Ces manquements expliquent selon lui que PG&E soit obligé aujourd'hui de plonger dans le noir un à deux millions d'habitants d'un seul coup plutôt que de couper le courant de manière ciblée, comme d'autres opérateurs le font depuis déjà plus de dix ans dans le sud de la Californie.

A San Diego, l'opérateur local dispose ainsi d'un maillage de lignes formant comme un quadrillage, avec des "circuits" desservant généralement 1.000 à 7.000 clients. Dans le nord, PG&E a un réseau "radial" dans lequel une seule ligne électrique relie une zone, s'étendant parfois sur une très longue distance.

"De mon point de vue, ce n'est pas tant une histoire liée au changement climatique qu'une histoire de cupidité et de mauvaise gestion", a accusé M. Newsom.

Le PDG de PG&E, William Johnson, a présenté ses excuses jeudi soir, reconnaissant l'impréparation de ses équipes.

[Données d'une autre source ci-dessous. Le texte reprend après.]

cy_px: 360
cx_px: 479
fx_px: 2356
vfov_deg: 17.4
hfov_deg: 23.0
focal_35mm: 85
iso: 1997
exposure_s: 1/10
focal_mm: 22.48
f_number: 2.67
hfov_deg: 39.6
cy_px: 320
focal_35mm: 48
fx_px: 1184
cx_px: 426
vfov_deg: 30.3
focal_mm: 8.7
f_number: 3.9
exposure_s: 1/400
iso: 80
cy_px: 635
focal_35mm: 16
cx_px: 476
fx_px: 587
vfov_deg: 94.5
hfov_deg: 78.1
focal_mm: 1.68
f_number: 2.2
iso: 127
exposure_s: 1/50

"Nous devons avoir une approche plus +chirurgicale+", mais d'autres coupures interviendront si les conditions météo l'exigent, a-t-il prévenu.

"C'est un très gros inconvénient et c'est extrêmement coûteux, mais nous pouvons faire des ajustements qui répondent à ces situations pour un coût bien moindre", a estimé sur la radio NPR Severin Borenstein, économiste expert en politique énergétique, lui-même touché par les coupures.

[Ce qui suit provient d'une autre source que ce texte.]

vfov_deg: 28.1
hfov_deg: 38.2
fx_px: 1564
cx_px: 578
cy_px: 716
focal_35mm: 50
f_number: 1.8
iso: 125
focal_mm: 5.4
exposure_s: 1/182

"Cela passe en partie par un renforcement du réseau, une meilleure gestion de la végétation, la surveillance des lignes" à l'aide de caméras dans des zones à risques, estime-t-il.

Même avec des dizaines de milliards de dollars d'investissements, des coupures resteront inévitables, estime Mikhail Chester, qui enseigne l'ingénierie durable à l'université d'Arizona.

Dans les économies développées, on attend des infrastructures qu'elles soient "fiables à 100%", mais "nous sommes arrivés à un point de tension tel qu'il faut accepter que cette fiabilité soit remise en cause de plus en plus souvent".

"En fait, ce n'est pas si inhabituel", abonde M. Borenstein. "Si vous vivez dans le sud-est (des Etats-Unis), vous avez souvent à faire face au risque d'ouragans, dans le Midwest vous subissez de terribles tempêtes de neige et ça perturbe votre vie".

"Nous avons été drôlement chanceux en Californie" jusqu'à présent, mais au moins pendant les quelques années à venir, "nous allons devoir prendre la menace des incendies au sérieux et subir des perturbations quelques jours par an", conclut l'expert.